58. La Cour note qu’en sus des deux exceptions précitées, le Gouvernement renvoie à ses observations sous l’angle de l’article 6 § 1 et, que de leur côté, les requérants se réfèrent à leurs observations sur la violation alléguée de l’article 6 § 1. Ils soulignent que la déclaration sous serment devant notaire était déterminante pour l’issue du litige et que le contenu de celle-ci n’était pas identique, ni textuellement ni en substance, à celui de la déposition à l’audience de la témoin Ef.Ma.

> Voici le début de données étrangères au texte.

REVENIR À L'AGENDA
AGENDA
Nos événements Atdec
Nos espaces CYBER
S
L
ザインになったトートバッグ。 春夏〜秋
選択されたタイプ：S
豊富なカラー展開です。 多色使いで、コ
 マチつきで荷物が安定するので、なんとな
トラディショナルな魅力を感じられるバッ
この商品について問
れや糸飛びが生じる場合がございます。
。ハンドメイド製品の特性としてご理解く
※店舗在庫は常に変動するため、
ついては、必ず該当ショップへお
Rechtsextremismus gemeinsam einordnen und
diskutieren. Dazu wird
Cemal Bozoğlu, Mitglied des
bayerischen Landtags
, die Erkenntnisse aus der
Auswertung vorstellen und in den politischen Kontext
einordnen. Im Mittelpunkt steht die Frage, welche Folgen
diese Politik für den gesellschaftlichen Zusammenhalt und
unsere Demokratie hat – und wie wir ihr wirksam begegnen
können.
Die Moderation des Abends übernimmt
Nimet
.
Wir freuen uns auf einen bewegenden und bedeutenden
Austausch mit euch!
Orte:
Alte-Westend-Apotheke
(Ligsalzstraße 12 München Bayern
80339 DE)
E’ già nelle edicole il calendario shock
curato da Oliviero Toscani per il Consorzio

59. La Cour rappelle que même dans le cadre de relations horizontales, lorsque l’ingérence dans le droit au respect des biens du requérant est le fait d’une autre personne physique il peut y avoir des considérations d’intérêt public susceptibles d’imposer certaines obligations à l’État (Sovtransavto Holding c. Ukraine, no 48553/99, § 96, CEDH 2002-VII, et Zolotas c. Grèce (no 2), no 66610/09, § 39, 29 janvier 2013). Toute atteinte au droit au respect des biens commise par un particulier fait naître pour l’État l’obligation positive de garantir dans son ordre juridique interne que le droit de propriété sera suffisamment protégé par la loi et que des recours adéquats permettront à la victime de pareille atteinte de faire valoir ses droits, notamment, le cas échéant, en demandant réparation du préjudice subi (Kotov c. Russie [GC], no 54522/00, § 113, CEDH 2012). Nonobstant le silence de l’article 1 du Protocole no 1 en matière d’exigences procédurales, une procédure judiciaire afférente au droit au respect des biens doit aussi offrir à la personne concernée une occasion adéquate d’exposer sa cause aux autorités compétentes afin de contester effectivement les mesures portant atteinte aux droits garantis par cette disposition (Panteliou-Darne et Blantzouka c. Grèce, nos 25143/08 et 25156/08, § 36, 2 mai 2013).
60. Or, en l’espèce, s’il est vrai que les sommes que les requérants ont dû verser aux parties adverses sont sorties de leur patrimoine, cela a été le résultat d’un litige entre particuliers n’engageant la responsabilité de l’État que de manière indirecte, soit par l’obligation positive de mettre en place des procédures de nature à protéger les droits de chacun au respect de ses biens. La Cour rappelle, à cet égard, son constat selon lequel il n’y a pas eu, en l’occurrence, violation du droit à un procès équitable (paragraphe 53 ci‑dessus). Par conséquent, cette obligation positive n’a pas été enfreinte.
61. Partant, la Cour estime que le grief tiré de l’article 1 du Protocole no 1 est manifestement mal fondé et doit être rejeté en application de l’article 35 §§ 3 a) et 4 de la Convention.
PAR CES MOTIFS, LA COUR, À L’UNANIMITÉ,
1. Joint au fond l’exception tirée du défaut de qualité de victime tirée de l’article 6 § 1 de la Convention et la rejette ;
2. Déclare le grief concernant l’article 6 § 1 de la Convention recevable et le restant de la requête irrecevable ;
3. Dit qu’il n’y a pas eu violation de l’article 6 § 1 de la Convention ;
Fait en français, puis communiqué par écrit le 19 novembre 2020, en application de l’article 77 §§ 2 et 3 du règlement.
Renata Degener Ksenija Turković
Greffière adjointe Présidente
ANNEXE
Liste des requérants
No. | Prénom NOM | Date de naissance | Lieu de résidence |
1. | Kyriaki EFSTRATIOU | 07/12/1944 | Alimos |
2. | Amalia EFSTRATIOU | 25/03/1982 | Athènes |
3. | Neofytos EFSTRATIOU | 09/09/1948 | Athènes |
4. | Anna SAMIOTOU | 21/05/1967 | Athènes |
5. | Kalliopi SAMIOTOU | 28/09/1968 | Athènes |
[1] 187 334,74 EUR pour le capital, 130 603,41 EUR pour les intérêts et 16 392,80 EUR pour frais.